Manuel Lacasa et son biographe, Victor Ojeda (à droite). Crédit photo : H. S.

 
Le premier préside Le Gant et La Plume, jeune association « ouverte à tous dont l'un des buts est de parrainer les boxeurs désireux de publier des ouvrages », et le second illustre ce dernier objectif pour avoir écrit « Moi, Monsieur Manuel Lacasa, entraîneur de boxe ». L'auteur laissera le soin à celui qu'il considère « comme un père » de dédicacer son ouvrage. « J'ai commencé la boxe à 15 ans et j'avais ça dans le sang depuis tout petit, aujourd'hui j'ai 83 ans », résume (au téléphone) Manuel Lacasa, qui n'a pas un souvenir très précis de l'année où il a cessé de professer à Cenon. « C'est 1991, même s'il est revenu de temps à autre après son déménagement de Carbon-Blanc vers Gujan-Mestras », retient Victor Ojeda Mari. Ce dernier et Guy Busquets parlent de lui avec les mêmes mots, « il nous a appris à boxer et transmis les valeurs de la vie auxquelles nous sommes restées fidèles ». Les deux compères conservent ce souvenir de leur entraîneur à l'époque où il était le technicien des Girondins de Bordeaux. Cenon arrive juste après, en 1969. Il en fera pendant plusieurs années le club numéro Un en France.
 
Major des entraîneurs
 
Manuel Lacasa n'a pas de recette particulière, « A la salle, j'ai toujours été exigeant, ceux qui ne voulaient pas travailler, ils partaient ». En constituant la biographie de son ex-entraîneur, Victor Ojeda Mari lui trouve un bagage non négligeable puisqu'il sortit major de sa promotion d'entraîneur à l'INSEP de Vincennes.
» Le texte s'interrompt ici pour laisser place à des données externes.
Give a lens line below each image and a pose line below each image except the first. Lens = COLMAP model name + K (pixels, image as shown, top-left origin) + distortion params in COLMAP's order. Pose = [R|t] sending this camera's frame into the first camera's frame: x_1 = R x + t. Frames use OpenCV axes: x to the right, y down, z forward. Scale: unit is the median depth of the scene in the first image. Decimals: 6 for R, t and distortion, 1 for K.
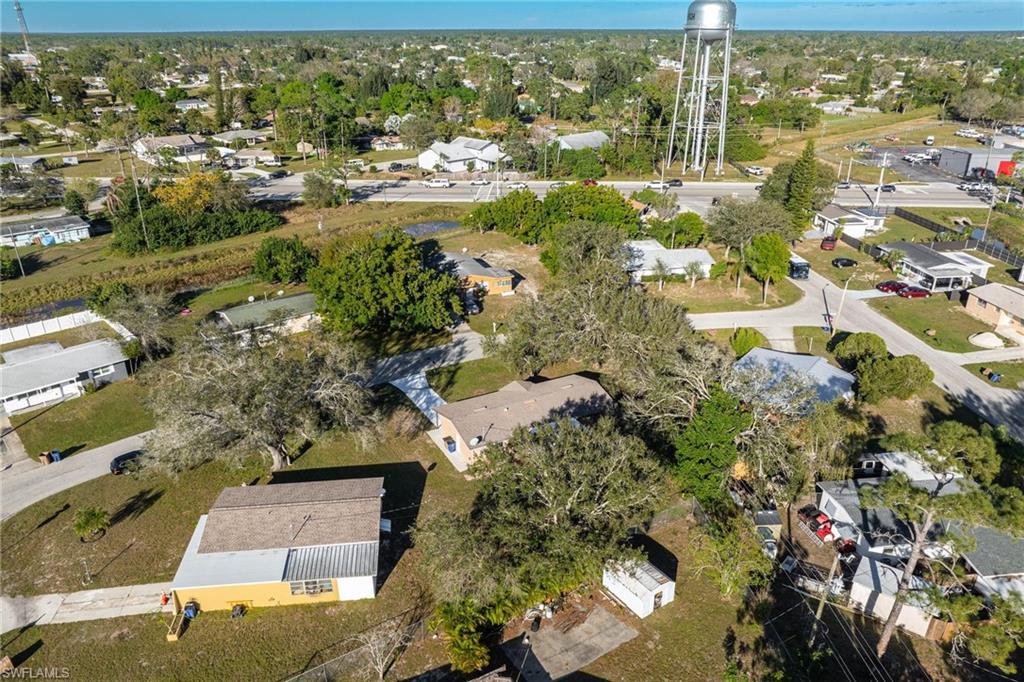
lens RADIAL K [[727.6, 0, 519.6], [0, 727.6, 339.6], [0, 0, 1]] dist [-0.028517, 0.001205]
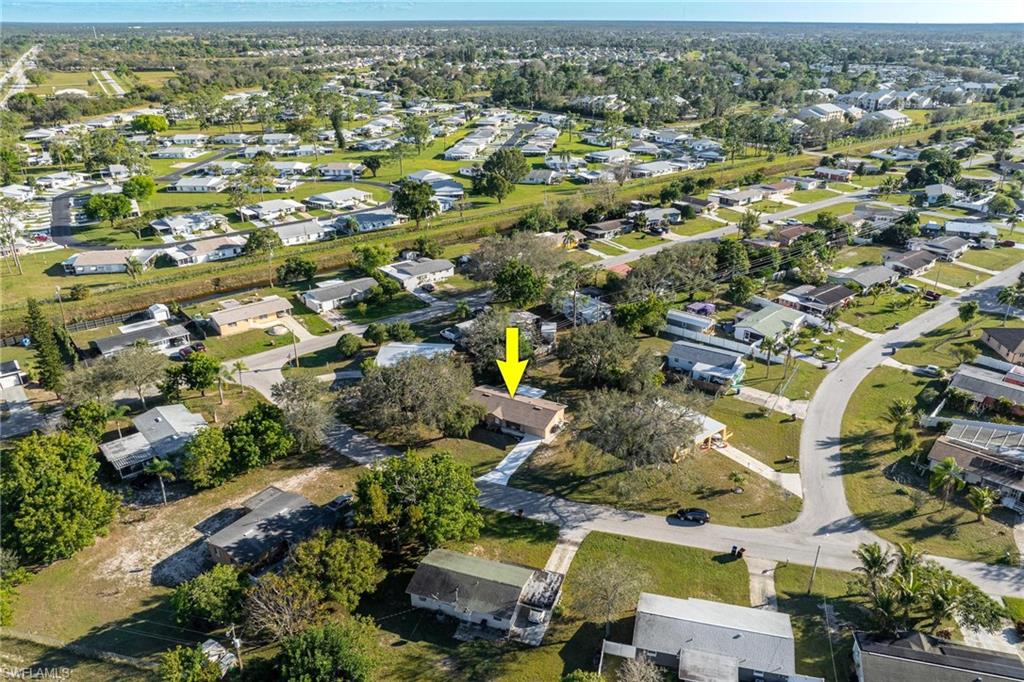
lens RADIAL K [[727.6, 0, 519.6], [0, 727.6, 339.6], [0, 0, 1]] dist [-0.028517, 0.001205]
pose [[-0.537943, -0.342947, 0.770068, -1.065063], [0.331740, 0.753671, 0.567387, -0.836867], [-0.774962, 0.560684, -0.291662, 1.181822]]
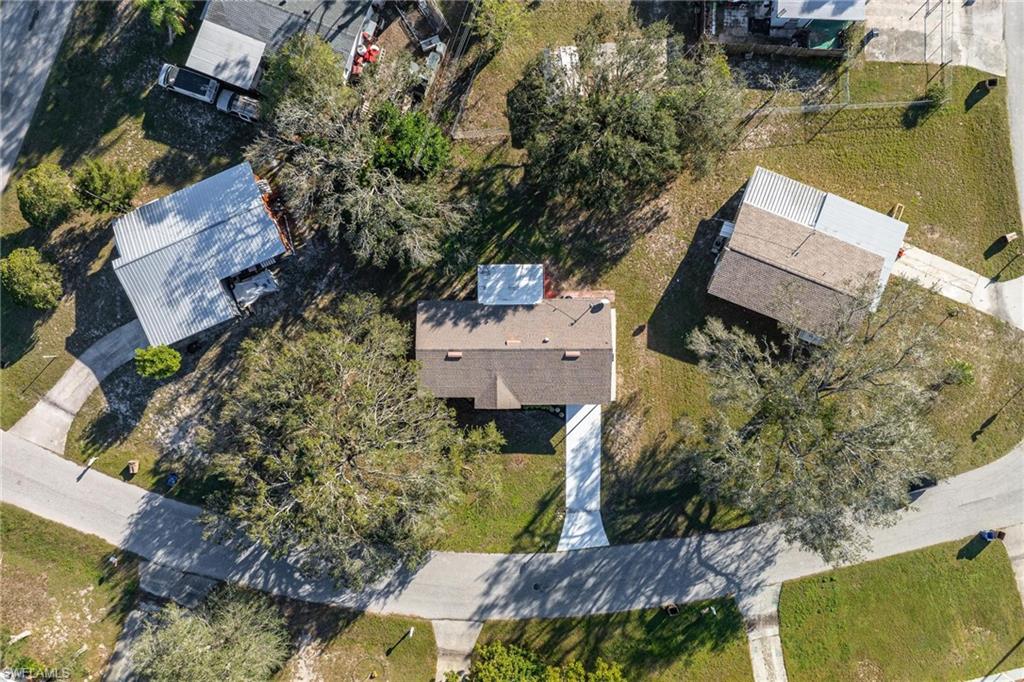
lens RADIAL K [[724.4, 0, 507.3], [0, 724.4, 338.3], [0, 0, 1]] dist [-0.024950, 0.000302]
pose [[-0.879699, -0.475440, 0.009335, 0.014808], [0.195834, -0.344320, 0.918201, -0.577608], [-0.433335, 0.809568, 0.396005, 0.552623]]
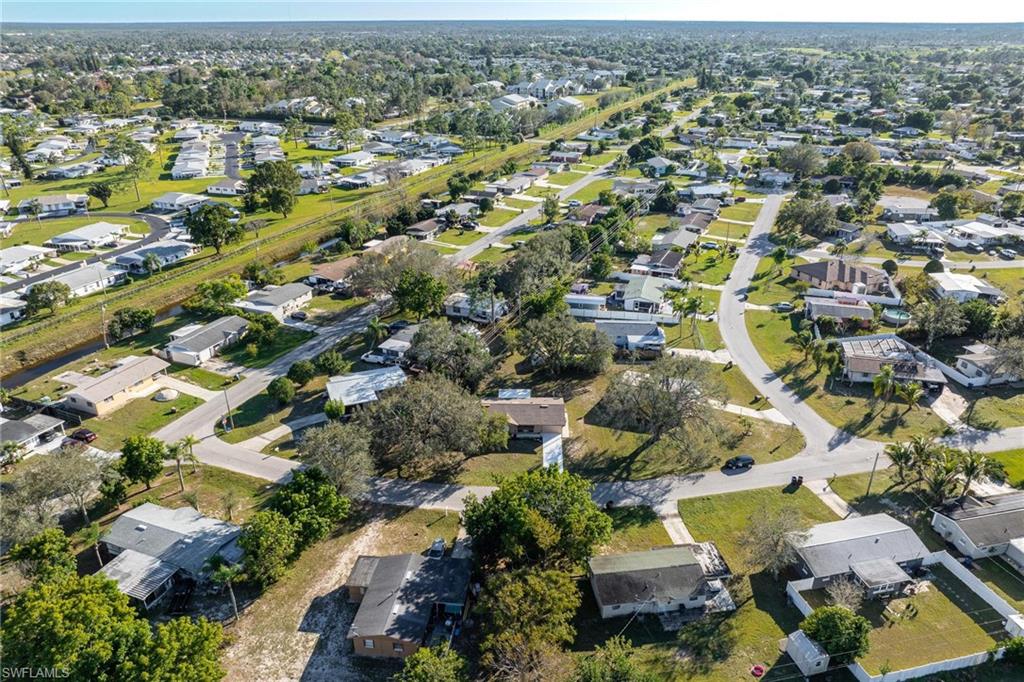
lens RADIAL K [[724.4, 0, 507.3], [0, 724.4, 338.3], [0, 0, 1]] dist [-0.024950, 0.000302]
pose [[-0.863997, -0.203840, 0.460389, -0.605049], [0.199514, 0.700926, 0.684761, -1.001321], [-0.462280, 0.683485, -0.564929, 1.560309]]
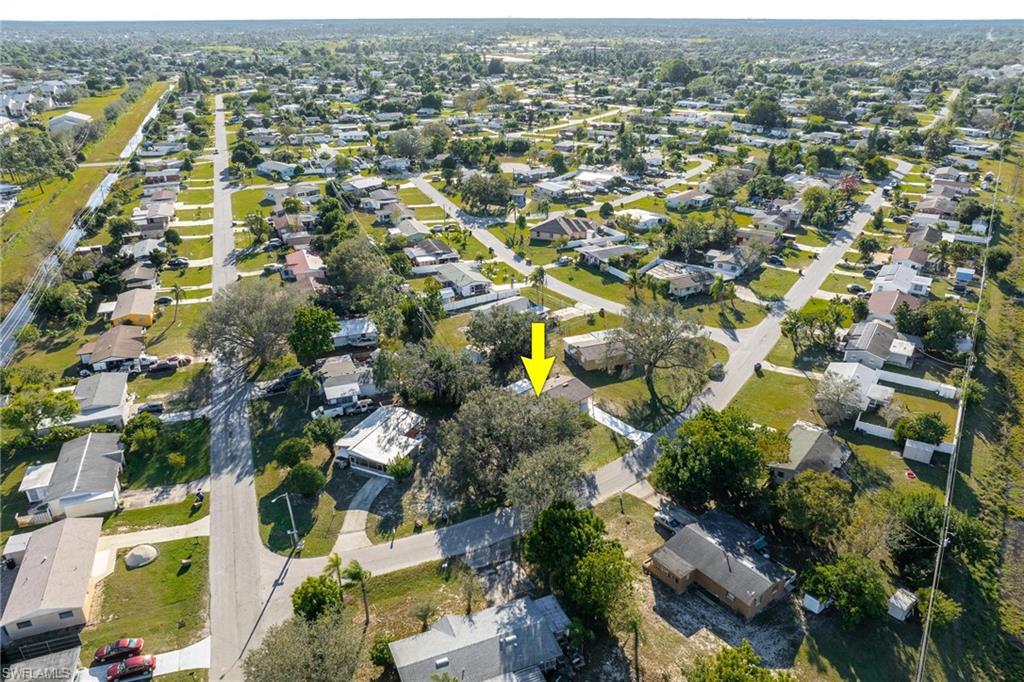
lens RADIAL K [[724.4, 0, 507.3], [0, 724.4, 338.3], [0, 0, 1]] dist [-0.024950, 0.000302]
pose [[-0.972239, 0.095617, -0.213563, 0.381401], [-0.092376, 0.681720, 0.725758, -1.055214], [0.214985, 0.725338, -0.653962, 1.694021]]
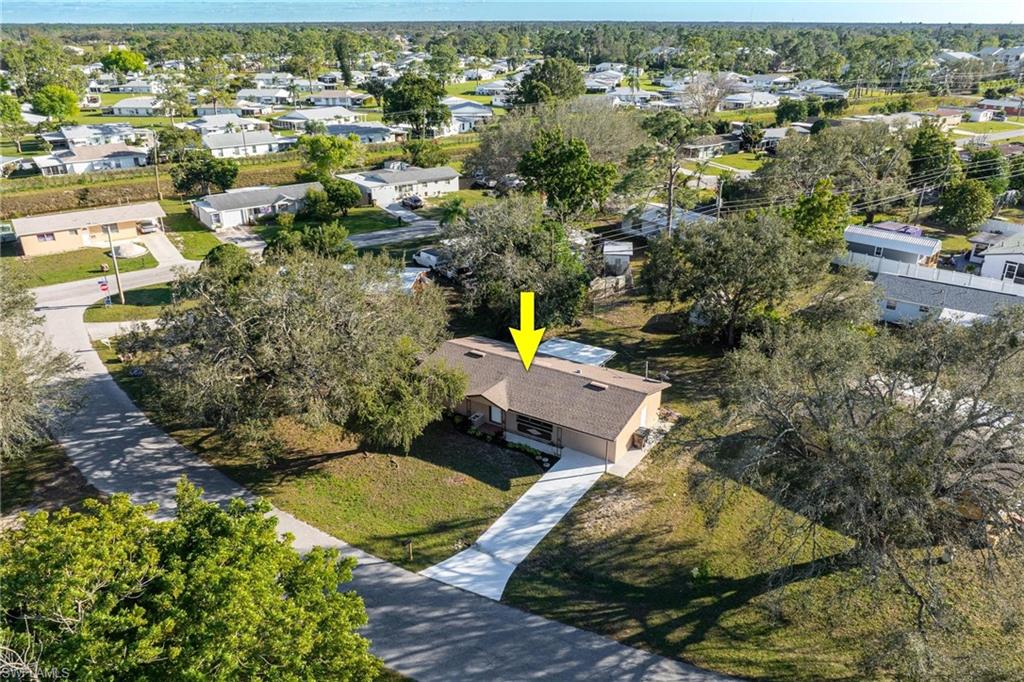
lens RADIAL K [[767.1, 0, 523.1], [0, 767.1, 342.7], [0, 0, 1]] dist [-0.034728, -0.000307]
pose [[-0.481673, -0.343065, 0.806410, -0.482163], [0.344084, 0.772260, 0.534060, -0.285874], [-0.805976, 0.534715, -0.253934, 0.995671]]
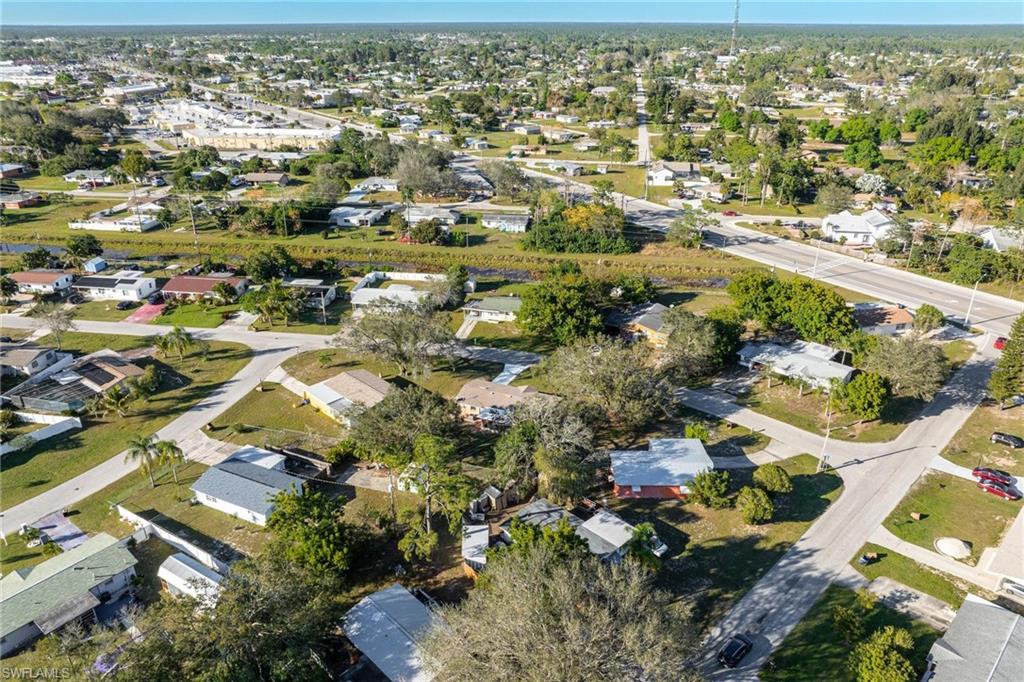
lens RADIAL K [[724.4, 0, 507.3], [0, 724.4, 338.3], [0, 0, 1]] dist [-0.024950, 0.000302]
pose [[0.616031, 0.320242, -0.719688, 0.972721], [-0.312629, 0.937992, 0.149781, -0.239422], [0.723027, 0.132726, 0.677950, -0.123210]]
Connaissances, pédagogie, rigueur, exigence, « Monsieur Lacasa » ne tarde pas à obtenir le meilleur de ses élèves. « Je me souviens que la Fédération avait publié dans son magazine un reportage sur le club, raconte le patron. Le reporter était stupéfait des résultats parce qu'on avait en tout et pour tout d'installé, dans les dépendances du château Palmer, un ring, un sac de sable et deux miroirs ».
 
 
La méthode Lacasa fait des ravages sur les rings de France et de Navarre. Les distinctions pleuvent. L'USCRD est consacrée à deux reprises meilleur club de France. Son entraîneur l'est autant de fois. « Pour avoir une biographie plus vivante, j'ai fait avec la complicité Monsieur Lacasa, un gros travail de recherche parmi les boxeurs amateurs et professionnels qui ont travaillé avec lui », indique l'auteur. Il arrive au total de neuf champions de France parmi 50 noms. Le plus illustre est le défunt Rabah Khaloufi, sept titres, trois Olympiades, deux finales perdues en championnat de monde et d'Europe. Les deux hommes n'avaient pas besoin de beaucoup se parler, liés par leur histoire d'enfant de familles émigrées, Manuel, le Catalan, Rabah, l'Algérien. « Il accueillait tout le monde et son approche éducative a valu à plusieurs gamins de se faire une place dans la vie », témoigne Guy Busquets. L'ouvrage évoque des noms de champions cenonnais, les Gomez Acosta, Joseph Simoes, Alain Jumeau, Karim Rabbi, Germain Blaise. Et bien d'autres de ses élèves dont des anonymes qui viendront saluer ce soir « Monsieur Lacasa ».